1.- ¿Qué ha supuesto para una joven cineasta llevar “Luisa no está en casa” a La Mostra?

Es una experiencia especial e inolvidable. Es empuje, reconocimiento, aprendizaje y visibilidad, una gran oportunidad, sin duda. En tiempos tan difíciles para los jóvenes cineastas, y para los jóvenes en general, estar en Venecia como única representación española me hace pensar en la necesidad -más que nunca ahora- de que escuchemos, cuidemos y apoyemos a nuestras nuevas voces, de que nos las tomemos en serio. Si internacionalmente se abren las puertas para que un proyecto pequeño e íntimo, como es el de Luisa, llegue a un lugar con tanta historia como la Mostra, por favor, que no se cierren las puertas de casa a la cultura. En este cortometraje la imagen de la puerta de casa cobra mucha importancia, la puerta para entrar, pero también la puerta para salir, para encerrarse o para escapar, para separar y también para unir. Ahora, con apenas unos días de distancia y tras haber vuelto a pisar el suelo sin alfombra roja, no puedo evitar pensar en una imagen sin posición fija de una puerta y una casa, es la imagen de mi propia generación.

2.- La historia de Luisa es la de muchas mujeres de esa generación ¿cómo se te ocurrió la idea?

La historia de Luisa es la historia de una pequeña rebelión doméstica y de la posibilidad de redefinir un espacio viciado. La idea surge a partir de una imagen, un bote escondido en un cajón, bajo unas sábanas limpias, que contiene las monedas que han sobrado de la compra y que no se le han devuelto al marido. Luisa, como tantas otras mujeres de una generación, es ese bote escondido, que ha construido el hogar desde el silencio y la sumisión, que ha pensado siempre en todos lo demás y se ha olvidado de ella. “Luisa no está en casa” surge de un deseo personal de darle voz a esa renuncia porque, por muy mayor que uno sea, nunca es tarde para aprender a decir “no”.

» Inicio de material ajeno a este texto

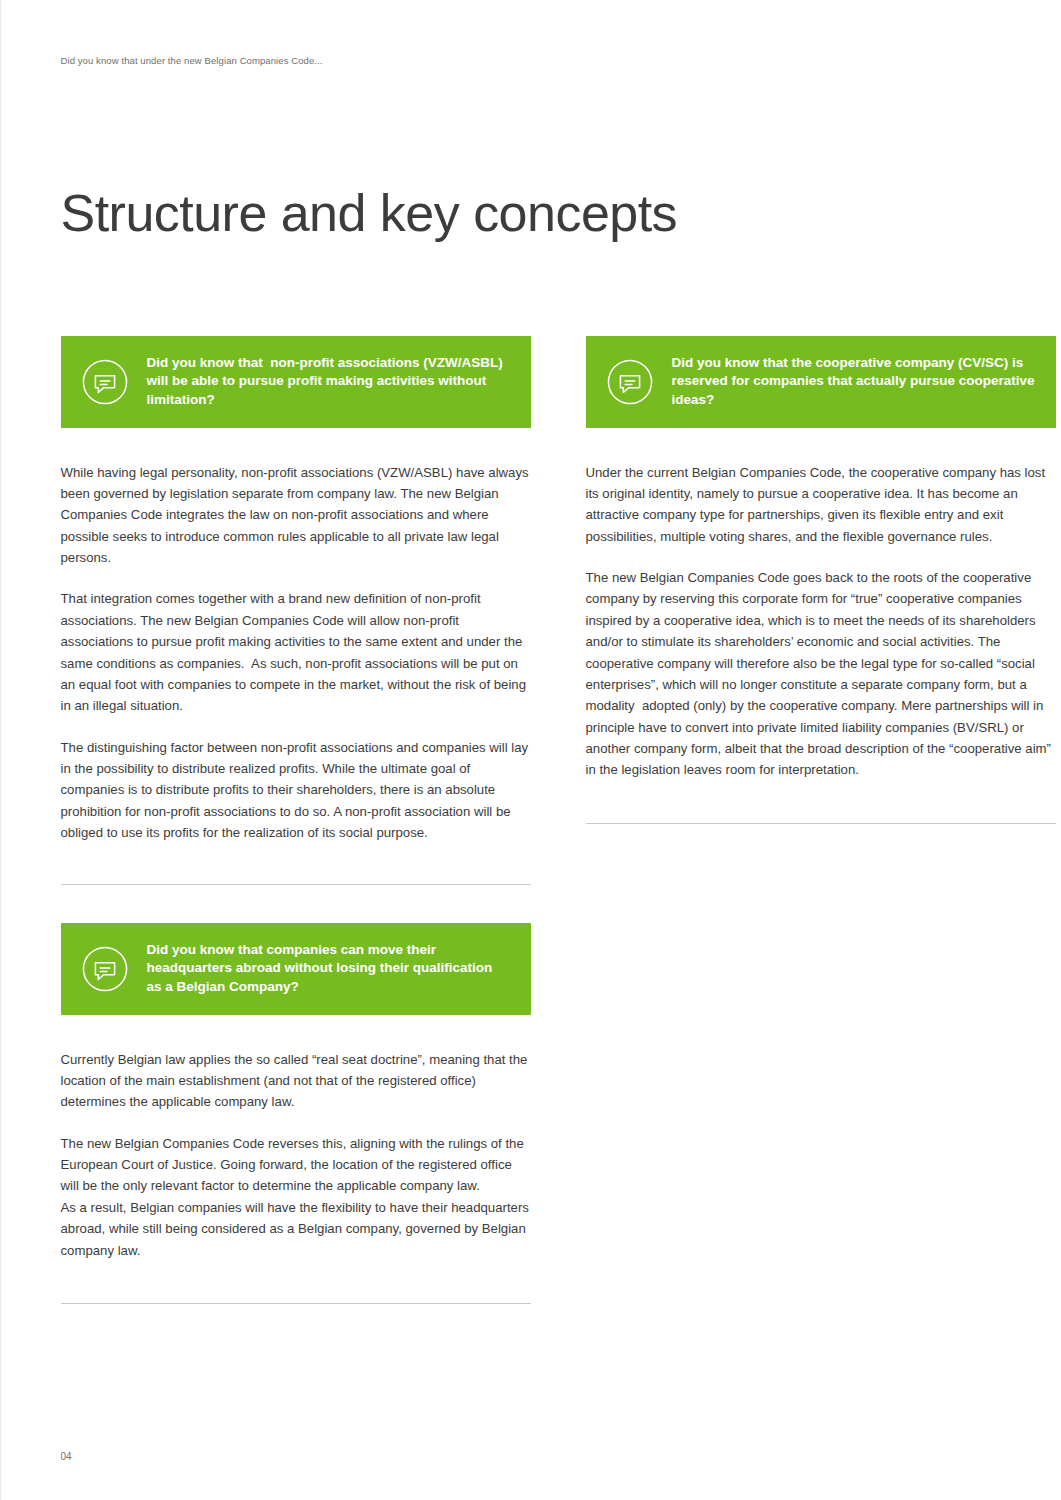Did you know that under the new Belgian Companies Code...
Structure and key concepts
Did you know that non-profit associations (VZW/ASBL) will be able to pursue profit making activities without limitation?
While having legal personality, non-profit associations (VZW/ASBL) have always been governed by legislation separate from company law. The new Belgian Companies Code integrates the law on non-profit associations and where possible seeks to introduce common rules applicable to all private law legal persons.
That integration comes together with a brand new definition of non-profit associations. The new Belgian Companies Code will allow non-profit associations to pursue profit making activities to the same extent and under the same conditions as companies. As such, non-profit associations will be put on an equal foot with companies to compete in the market, without the risk of being in an illegal situation.
The distinguishing factor between non-profit associations and companies will lay in the possibility to distribute realized profits. While the ultimate goal of companies is to distribute profits to their shareholders, there is an absolute prohibition for non-profit associations to do so. A non-profit association will be obliged to use its profits for the realization of its social purpose.
Did you know that companies can move their headquarters abroad without losing their qualification as a Belgian Company?
Currently Belgian law applies the so called “real seat doctrine”, meaning that the location of the main establishment (and not that of the registered office) determines the applicable company law.
The new Belgian Companies Code reverses this, aligning with the rulings of the European Court of Justice. Going forward, the location of the registered office will be the only relevant factor to determine the applicable company law.
As a result, Belgian companies will have the flexibility to have their headquarters abroad, while still being considered as a Belgian company, governed by Belgian company law.
Did you know that the cooperative company (CV/SC) is reserved for companies that actually pursue cooperative ideas?
Under the current Belgian Companies Code, the cooperative company has lost its original identity, namely to pursue a cooperative idea. It has become an attractive company type for partnerships, given its flexible entry and exit possibilities, multiple voting shares, and the flexible governance rules.
The new Belgian Companies Code goes back to the roots of the cooperative company by reserving this corporate form for “true” cooperative companies inspired by a cooperative idea, which is to meet the needs of its shareholders and/or to stimulate its shareholders’ economic and social activities. The cooperative company will therefore also be the legal type for so-called “social enterprises”, which will no longer constitute a separate company form, but a modality adopted (only) by the cooperative company. Mere partnerships will in principle have to convert into private limited liability companies (BV/SRL) or another company form, albeit that the broad description of the “cooperative aim” in the legislation leaves room for interpretation.
04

3.- Es difícil expresar casi sin palabras esos sentimientos y situaciones, ¿qué es lo que te costó más trabajo?

Tenía muy claro que quería hacer una película casi muda; al contar la historia de una mujer que ha claudicado a su propia voluntad, necesitaba construir un universo sonoro lleno de silencios para que el peso de la palabra tuviera un eco. Recuerdo darle vueltas y vueltas a las cuatro frases que dicen los personajes, cada vez que leía los diálogos los iba cambiando, intentando buscar la forma más breve de decir lo mismo, obsesionada por encontrar una única palabra que lo pudiera expresar todo, hasta llegar al gesto mínimo, al silencio. El trabajo de escritura de diálogos es un proceso de depuración, una especie de vómito que debes limpiar. Después, cuando trabajas con los actores, esa obsesión por reducir la palabra al gesto, se convierte en otra obsesión: encontrar el gesto preciso, sutil, natural, no sobreactuado y, desde luego, significativo. Creo que en estos matices es donde está el trabajo más delicado de dirección y, a la vez, el más interesante.

4.- Trabajas en Barcelona, ¿es difícil trabajar en cine en la provincia de Sevilla? ¿te gustaría rodar en tu tierra?

Decidí marcharme a Barcelona el último año de la carrera, sin planear demasiado lo que vendría después. Sabía que quería trabajar en el cine y seguir estudiando. Cuando te das cuenta, han pasado los años y miras atrás con un poco de nostalgia y duda; nunca llegué a probar suerte en Sevilla y si volviera tendría que empezar de nuevo allí. La situación ahora es difícil en todos los lugares, pero desde luego que me gustaría rodar algún proyecto en mi tierra. De hecho, me interesa mucho la reflexión sobre el espacio, sobre la ausencia y el recuerdo, esto es algo que surge de manera natural cuando te alejas de los lugares cotidianos. Tengo por ahí algunas ideas que tienen que ver con todo esto y que, sin duda, necesitan ubicarse en lugares concretos.

5.- ¿La participación en la Mostra ha confirmado las ganas de dedicarse al cine?

Las ganas estuvieron siempre, desde muy niña, como un gusanillo hambriento dentro del estómago. Venecia te da seguridad, impulso, fuerza, te ayuda a ser más peleona, porque para dirigir hay que tener un poco del espíritu del guerrero, no rendirse nunca. Venecia (y todos los pasos previos que me han llevado allí -que nos han llevado allí, esto es un trabajo de y gracias a un equipo) ha sido una gran oportunidad para aprender muchas cosas, entre ellas, valorar de una manera muy consciente el sentido de las decisiones tomadas.